Of course the problem may be solved within Newtonian mechanics quite trivially, by realizing that the only way the segment can remain (a) horizontal and (b) of fixed length is if the initial conditions are y_{A}(0)=y_{B}(0), v_{A,x}(0)=v_{B,x}(0) and v_{A,y}(0)=v_{B,y}(0).

Therefore it doesn't make sense demanding that the segment can satisfy conditions (a) and (b) if the initial conditions are different. It suffices to write Newton's equations along x and y for the two particles to show this.

Then Newton's equations ensure that y_{A}(t)=y_{B}(t) and that |x_{A}(t)-x_{B}(t)|=|x_{A}(0)-x_{B}(0)| which every first year student learns in the first few weeks.

Newton's equations, also, imply that a Galilean transformation along x is consistent with these relations, since the force along x is zero...

And the statement that the vertical distance could change is, just, wrong. There's just no way it could change; it can be shown to be a constant of motion, by writing the equation satisfied by the relative distance, y_{A}(t)-y_{B}(t), namely d^{2}(y_{A}(t)-y_{B}(t))/dt^{2}=0, since the acceleration is constant along y and the same for both particles-and both particles are assumed to have the same initial velocity along y.
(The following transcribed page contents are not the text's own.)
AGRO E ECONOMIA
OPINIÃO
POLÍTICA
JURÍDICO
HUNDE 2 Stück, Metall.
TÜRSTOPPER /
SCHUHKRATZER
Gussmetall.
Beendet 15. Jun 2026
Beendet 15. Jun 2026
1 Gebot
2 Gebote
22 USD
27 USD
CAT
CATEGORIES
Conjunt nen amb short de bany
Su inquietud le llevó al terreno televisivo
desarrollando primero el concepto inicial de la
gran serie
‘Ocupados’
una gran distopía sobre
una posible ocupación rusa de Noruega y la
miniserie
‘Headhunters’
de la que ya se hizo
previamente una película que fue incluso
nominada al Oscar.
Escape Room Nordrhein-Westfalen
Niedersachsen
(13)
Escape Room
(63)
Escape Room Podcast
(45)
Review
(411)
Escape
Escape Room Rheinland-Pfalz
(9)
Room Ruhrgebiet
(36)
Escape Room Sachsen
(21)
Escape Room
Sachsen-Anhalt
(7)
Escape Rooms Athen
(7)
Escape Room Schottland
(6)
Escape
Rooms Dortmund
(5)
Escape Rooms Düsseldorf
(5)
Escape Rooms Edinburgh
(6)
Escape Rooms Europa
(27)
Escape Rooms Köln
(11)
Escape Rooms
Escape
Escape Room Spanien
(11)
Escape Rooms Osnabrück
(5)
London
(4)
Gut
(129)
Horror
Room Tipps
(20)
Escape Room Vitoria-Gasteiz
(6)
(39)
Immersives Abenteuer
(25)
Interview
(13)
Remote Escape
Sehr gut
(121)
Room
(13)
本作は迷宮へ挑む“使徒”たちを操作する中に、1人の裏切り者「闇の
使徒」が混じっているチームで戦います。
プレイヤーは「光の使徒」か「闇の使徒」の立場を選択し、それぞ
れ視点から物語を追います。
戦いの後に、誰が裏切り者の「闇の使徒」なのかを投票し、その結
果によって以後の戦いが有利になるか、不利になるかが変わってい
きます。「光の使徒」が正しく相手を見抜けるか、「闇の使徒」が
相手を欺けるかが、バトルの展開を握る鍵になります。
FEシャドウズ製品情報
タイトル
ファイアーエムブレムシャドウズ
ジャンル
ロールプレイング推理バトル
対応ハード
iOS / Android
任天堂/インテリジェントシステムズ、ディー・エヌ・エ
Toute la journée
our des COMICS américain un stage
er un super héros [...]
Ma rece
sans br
In fact it's, also, trivial to see from Newton's equations, that, if the two particles are subject to the same force along x, the segment will remain horizontal and of fixed length; it will just be accelerating along x. Motion along x is independent of motion along y...

The equation for y_{A}(t)-y_{B}(t) isn't invariant under transformations to a non-inertial frame; in Newtonian mechanics these would be transformations of time that aren't linear functions of time. But that's no surprise. (And Lorentz transformations are transformations that are linear in the coordinates.)